Six years ago Lish opened his hamburger shop with his wife, Anne Marie Lish. The two have been married for 32 years and say they’re having a lot of fun running their own business.

During the lunch rush, Dave takes orders at the till and greets his customers. With a quick smile and an insatiable appetite for a good story or laugh, he’s a perfect front man.

Anne Marie does the heavy lifting. She keeps the books and makes the French fries.

Together they have withstood the fate of most restaurants. They haven’t just stayed open — which is something 90 percent of restaurants in Spokane fail to do after several years — they’ve made a small profit and kept a core of employees crucial for customer service and quality food.

Lish doesn’t consider the restaurant fast food. He calls it “half-fast food.”

“Your order might take us five minutes or so,” he said.

Making it all work was the real challenge. Neither of the Lishes had a lick of experience in the restaurant business. Dave worked for a company that had a contract to provide services to Fairchild Air Force Base. When the company decided against bidding on future work, the couple was faced with a decision: Do they prepare to move, or do they find something else to do in Spokane?

Today they are satisfying hundreds of burger eaters and are poised to open a second restaurant in the food court at downtown shopping mall River Park Square.

Lish envisions a mini-chain of five stores and someday hopes to expand to Spokane Valley, Airway Heights and North Spokane.

To get there, Lish said the restaurant has to continue offering something a little bit different than the competition.

It’s all about fresh ingredients, he said. “I talk about that a lot, and it’s now our credo: ‘If I have to give up freshness and quality, we’ll lock up the doors.’”

So all of his hamburger comes from local Angus Meats Inc., which sells D. Lish hamburger made from the steak trimmings of steers in Ellensburg.

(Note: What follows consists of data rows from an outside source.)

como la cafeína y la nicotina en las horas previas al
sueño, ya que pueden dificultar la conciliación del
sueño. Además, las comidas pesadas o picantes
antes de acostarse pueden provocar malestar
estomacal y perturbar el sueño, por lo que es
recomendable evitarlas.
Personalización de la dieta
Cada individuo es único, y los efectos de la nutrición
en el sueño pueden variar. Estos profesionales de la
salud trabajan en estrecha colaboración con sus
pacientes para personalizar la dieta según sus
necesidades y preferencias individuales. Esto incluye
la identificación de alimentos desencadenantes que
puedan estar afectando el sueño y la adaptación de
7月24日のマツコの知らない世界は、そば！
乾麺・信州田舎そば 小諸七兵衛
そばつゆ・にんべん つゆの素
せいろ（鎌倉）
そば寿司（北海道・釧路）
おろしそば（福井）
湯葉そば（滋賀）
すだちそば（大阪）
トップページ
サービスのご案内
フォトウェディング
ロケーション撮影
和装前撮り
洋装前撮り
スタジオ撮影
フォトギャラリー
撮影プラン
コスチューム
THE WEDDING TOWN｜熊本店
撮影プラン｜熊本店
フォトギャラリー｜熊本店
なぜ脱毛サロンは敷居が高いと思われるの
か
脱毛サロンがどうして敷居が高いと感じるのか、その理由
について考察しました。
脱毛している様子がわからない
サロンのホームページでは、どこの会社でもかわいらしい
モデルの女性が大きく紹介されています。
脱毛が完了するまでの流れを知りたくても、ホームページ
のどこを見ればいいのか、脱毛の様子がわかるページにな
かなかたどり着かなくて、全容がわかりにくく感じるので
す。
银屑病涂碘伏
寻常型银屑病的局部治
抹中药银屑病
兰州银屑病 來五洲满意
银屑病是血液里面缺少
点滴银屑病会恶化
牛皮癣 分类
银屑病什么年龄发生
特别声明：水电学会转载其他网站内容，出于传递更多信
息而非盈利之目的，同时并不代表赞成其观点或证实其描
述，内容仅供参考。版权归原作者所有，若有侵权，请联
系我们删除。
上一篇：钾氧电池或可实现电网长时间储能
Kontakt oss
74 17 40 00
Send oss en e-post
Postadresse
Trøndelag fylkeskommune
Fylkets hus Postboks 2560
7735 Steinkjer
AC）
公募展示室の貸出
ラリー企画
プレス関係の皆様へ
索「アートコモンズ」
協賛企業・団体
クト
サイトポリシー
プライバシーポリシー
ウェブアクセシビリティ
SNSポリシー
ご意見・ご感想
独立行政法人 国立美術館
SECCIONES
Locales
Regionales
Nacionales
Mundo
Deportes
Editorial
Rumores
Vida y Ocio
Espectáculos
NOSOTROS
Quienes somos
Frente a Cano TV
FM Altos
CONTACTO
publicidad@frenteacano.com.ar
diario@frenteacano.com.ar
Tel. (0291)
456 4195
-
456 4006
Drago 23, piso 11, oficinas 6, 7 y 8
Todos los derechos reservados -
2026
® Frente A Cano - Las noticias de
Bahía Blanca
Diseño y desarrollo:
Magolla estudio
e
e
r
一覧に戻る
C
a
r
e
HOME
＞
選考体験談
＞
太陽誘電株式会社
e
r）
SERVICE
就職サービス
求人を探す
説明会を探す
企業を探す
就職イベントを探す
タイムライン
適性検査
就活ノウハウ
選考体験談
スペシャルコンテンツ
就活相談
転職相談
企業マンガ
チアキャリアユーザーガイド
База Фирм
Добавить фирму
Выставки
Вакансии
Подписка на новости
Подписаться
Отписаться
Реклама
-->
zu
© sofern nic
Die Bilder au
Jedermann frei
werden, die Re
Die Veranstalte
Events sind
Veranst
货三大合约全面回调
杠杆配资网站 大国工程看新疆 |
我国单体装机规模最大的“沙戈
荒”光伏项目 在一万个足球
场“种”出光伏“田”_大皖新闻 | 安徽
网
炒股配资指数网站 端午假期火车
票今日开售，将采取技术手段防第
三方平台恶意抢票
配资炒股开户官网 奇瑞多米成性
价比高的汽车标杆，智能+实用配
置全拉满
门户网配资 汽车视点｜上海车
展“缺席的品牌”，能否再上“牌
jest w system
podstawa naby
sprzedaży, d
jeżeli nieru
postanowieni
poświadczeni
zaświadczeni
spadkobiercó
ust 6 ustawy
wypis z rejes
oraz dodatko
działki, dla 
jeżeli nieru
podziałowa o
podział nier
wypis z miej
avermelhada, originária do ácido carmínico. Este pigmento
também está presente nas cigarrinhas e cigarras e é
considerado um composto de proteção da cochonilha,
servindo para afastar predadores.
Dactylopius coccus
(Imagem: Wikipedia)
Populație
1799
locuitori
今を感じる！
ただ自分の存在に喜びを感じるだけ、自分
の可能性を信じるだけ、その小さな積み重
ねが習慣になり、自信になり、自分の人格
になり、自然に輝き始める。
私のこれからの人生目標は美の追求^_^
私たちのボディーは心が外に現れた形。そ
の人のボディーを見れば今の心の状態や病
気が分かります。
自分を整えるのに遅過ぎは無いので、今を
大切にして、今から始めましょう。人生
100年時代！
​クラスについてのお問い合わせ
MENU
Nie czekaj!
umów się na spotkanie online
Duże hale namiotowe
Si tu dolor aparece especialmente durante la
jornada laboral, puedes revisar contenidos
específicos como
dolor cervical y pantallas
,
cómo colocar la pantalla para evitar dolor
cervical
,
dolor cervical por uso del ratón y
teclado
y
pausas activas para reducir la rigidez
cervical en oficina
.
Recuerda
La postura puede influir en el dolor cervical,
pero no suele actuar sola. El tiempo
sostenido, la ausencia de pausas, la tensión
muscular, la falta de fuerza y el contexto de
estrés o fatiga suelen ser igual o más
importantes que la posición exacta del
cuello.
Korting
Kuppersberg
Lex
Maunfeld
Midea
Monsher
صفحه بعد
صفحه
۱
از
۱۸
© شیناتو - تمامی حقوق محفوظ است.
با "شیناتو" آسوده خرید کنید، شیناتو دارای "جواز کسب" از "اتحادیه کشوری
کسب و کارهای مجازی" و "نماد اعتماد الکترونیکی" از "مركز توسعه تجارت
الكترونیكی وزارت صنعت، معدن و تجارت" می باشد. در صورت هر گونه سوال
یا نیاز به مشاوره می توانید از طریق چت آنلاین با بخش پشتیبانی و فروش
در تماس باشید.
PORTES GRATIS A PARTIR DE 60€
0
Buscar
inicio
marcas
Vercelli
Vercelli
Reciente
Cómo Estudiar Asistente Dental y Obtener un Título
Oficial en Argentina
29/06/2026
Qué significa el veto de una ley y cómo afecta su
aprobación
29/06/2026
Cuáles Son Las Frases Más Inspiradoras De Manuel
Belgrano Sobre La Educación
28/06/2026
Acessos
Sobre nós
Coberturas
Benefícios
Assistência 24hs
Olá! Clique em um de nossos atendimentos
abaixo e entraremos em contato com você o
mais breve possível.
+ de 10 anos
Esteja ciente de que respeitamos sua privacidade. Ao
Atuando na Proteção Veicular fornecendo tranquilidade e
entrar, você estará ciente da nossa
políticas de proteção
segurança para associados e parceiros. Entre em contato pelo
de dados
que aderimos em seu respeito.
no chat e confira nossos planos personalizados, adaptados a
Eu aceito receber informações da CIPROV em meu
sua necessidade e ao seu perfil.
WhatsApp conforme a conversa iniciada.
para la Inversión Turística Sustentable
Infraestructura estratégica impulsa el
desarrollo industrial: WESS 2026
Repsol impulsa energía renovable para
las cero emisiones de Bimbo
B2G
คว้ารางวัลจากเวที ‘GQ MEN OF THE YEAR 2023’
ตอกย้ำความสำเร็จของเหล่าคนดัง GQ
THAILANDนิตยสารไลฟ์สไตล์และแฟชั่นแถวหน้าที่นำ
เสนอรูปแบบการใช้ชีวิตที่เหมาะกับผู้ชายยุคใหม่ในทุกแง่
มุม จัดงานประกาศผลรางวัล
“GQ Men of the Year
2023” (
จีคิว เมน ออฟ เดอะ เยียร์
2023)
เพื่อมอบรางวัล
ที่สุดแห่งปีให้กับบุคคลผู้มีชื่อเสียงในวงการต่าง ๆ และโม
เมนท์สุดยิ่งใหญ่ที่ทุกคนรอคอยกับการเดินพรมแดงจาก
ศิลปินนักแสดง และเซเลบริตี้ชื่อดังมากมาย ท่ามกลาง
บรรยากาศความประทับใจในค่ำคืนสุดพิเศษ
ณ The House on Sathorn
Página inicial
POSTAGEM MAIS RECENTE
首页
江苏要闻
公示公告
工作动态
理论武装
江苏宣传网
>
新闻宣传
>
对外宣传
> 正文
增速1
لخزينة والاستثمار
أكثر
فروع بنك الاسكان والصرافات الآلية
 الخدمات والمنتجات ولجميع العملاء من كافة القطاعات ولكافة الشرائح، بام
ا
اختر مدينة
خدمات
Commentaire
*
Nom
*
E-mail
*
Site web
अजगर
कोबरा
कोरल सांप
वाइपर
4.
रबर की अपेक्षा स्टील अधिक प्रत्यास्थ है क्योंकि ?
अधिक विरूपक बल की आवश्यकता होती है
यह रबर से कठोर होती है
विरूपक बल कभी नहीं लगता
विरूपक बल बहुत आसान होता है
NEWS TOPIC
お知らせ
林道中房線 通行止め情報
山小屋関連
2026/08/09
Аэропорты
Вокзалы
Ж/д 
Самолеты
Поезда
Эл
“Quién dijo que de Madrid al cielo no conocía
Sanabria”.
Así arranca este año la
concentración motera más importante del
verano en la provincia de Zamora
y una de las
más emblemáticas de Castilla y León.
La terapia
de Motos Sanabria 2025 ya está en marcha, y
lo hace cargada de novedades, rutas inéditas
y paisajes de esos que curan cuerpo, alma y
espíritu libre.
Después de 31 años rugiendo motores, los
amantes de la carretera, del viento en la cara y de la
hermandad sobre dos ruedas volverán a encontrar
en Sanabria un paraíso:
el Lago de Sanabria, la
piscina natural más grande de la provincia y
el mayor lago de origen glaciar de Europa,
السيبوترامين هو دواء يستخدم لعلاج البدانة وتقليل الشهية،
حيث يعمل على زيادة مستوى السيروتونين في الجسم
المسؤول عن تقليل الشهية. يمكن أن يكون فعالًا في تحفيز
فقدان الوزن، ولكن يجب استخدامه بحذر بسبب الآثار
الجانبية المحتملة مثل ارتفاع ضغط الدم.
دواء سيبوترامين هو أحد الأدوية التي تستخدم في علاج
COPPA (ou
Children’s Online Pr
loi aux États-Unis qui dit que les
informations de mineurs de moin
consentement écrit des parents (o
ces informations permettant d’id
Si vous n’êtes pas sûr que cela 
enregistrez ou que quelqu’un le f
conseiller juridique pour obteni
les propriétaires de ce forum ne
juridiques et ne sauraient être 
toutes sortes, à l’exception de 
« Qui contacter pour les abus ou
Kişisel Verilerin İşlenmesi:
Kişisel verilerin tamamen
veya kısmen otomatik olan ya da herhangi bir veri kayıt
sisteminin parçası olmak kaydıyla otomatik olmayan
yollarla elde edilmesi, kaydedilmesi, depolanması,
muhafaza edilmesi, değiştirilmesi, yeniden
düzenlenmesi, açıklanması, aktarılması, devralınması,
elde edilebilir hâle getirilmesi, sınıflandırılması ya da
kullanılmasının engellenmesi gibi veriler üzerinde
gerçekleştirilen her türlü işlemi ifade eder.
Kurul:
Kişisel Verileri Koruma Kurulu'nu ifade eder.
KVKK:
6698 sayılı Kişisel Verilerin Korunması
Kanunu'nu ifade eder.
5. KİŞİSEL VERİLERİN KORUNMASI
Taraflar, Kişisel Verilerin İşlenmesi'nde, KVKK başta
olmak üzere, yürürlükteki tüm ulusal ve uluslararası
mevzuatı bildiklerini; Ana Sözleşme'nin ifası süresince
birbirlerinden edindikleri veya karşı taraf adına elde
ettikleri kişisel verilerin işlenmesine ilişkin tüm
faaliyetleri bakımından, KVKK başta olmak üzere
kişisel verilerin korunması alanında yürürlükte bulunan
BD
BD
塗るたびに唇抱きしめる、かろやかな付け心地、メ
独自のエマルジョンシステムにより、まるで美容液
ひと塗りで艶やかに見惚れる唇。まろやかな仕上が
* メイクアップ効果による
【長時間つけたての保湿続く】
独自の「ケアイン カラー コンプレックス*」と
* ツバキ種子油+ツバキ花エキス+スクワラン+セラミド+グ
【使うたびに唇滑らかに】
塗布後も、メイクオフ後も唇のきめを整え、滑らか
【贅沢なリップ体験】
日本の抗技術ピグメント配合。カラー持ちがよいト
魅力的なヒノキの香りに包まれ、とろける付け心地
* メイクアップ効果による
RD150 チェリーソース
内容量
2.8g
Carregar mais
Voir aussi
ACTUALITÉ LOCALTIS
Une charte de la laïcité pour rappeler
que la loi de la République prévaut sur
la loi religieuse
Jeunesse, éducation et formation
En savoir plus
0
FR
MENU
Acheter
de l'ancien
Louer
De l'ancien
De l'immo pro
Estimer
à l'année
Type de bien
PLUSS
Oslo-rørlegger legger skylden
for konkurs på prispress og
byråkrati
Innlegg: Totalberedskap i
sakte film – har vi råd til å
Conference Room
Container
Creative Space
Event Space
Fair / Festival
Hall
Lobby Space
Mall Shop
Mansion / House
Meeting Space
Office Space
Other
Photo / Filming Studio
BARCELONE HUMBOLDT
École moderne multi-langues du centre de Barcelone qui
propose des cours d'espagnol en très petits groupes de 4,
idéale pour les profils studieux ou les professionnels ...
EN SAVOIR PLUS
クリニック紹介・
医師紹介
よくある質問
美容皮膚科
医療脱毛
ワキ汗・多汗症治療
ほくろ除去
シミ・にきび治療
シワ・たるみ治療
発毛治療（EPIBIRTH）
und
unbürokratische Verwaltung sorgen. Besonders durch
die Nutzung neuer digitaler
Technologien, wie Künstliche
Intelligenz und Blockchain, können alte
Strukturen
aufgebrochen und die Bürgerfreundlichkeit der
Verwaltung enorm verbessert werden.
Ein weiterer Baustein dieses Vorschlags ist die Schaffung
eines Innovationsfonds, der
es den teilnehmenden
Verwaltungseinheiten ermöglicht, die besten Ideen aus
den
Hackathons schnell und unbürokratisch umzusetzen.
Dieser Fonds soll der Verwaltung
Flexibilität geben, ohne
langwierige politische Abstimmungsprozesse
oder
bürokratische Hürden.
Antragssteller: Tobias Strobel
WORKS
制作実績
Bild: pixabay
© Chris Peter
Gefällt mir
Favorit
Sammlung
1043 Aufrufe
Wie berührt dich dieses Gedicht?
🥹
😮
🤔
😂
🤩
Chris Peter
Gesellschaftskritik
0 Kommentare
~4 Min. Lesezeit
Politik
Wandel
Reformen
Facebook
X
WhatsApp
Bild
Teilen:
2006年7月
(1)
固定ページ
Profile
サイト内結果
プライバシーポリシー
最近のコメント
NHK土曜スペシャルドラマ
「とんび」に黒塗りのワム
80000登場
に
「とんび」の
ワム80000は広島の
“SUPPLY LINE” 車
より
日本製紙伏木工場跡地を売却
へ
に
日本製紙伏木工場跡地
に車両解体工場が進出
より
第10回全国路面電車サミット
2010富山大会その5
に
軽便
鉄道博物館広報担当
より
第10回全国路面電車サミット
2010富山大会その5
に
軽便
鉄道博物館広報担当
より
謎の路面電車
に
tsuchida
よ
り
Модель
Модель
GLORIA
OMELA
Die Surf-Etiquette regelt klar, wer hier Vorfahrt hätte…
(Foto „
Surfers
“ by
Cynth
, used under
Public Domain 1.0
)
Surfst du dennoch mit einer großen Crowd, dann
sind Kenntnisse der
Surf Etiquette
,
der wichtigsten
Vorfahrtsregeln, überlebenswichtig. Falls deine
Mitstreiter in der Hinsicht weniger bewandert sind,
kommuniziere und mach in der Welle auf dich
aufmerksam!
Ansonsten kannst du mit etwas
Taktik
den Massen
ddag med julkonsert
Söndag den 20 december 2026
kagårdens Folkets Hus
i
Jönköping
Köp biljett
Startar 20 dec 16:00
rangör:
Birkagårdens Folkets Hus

Anne Marie wrinkles her nose when talking about how some restaurants use hamburger from old cows and ingredients like soybeans to stretch the meat.

D. Lish workers mix the restaurant’s own tartar sauce and special sauce recipes.

And perhaps different than most restaurants, the potatoes for D. Lish French fries come from Duncan Produce in the Spokane Valley.

Many fries sold in restaurants are battered and frozen. It makes them uniformly crisp, firm and golden brown. But they aren’t fresh.

The fries from the Duncan farm are sliced and sold fresh for cooking. It took Lish about six months to find the right potato. He claims he lost sleep over “fry issues.”

He tried buying them from local markets, but the fries would turn out limp and too greasy. He tried different oils. He mixed and matched oils and different varieties of potatoes. He adjusted the temperature of the fryers.

Nothing worked until he tried potatoes from Duncan and learned about storage techniques that affect a potato’s starch and sugar content.

“When we got that worked out, whew …” he said.

He counts the various fry experiments among his worst decisions as a restaurant owner. Mistakes he blames on his own inexperience.

His best business decisions can be attributed to his knack for culling good employees from pools of applicants.

“We hired the right people,” he said. “Honestly, we couldn’t have done it without them.”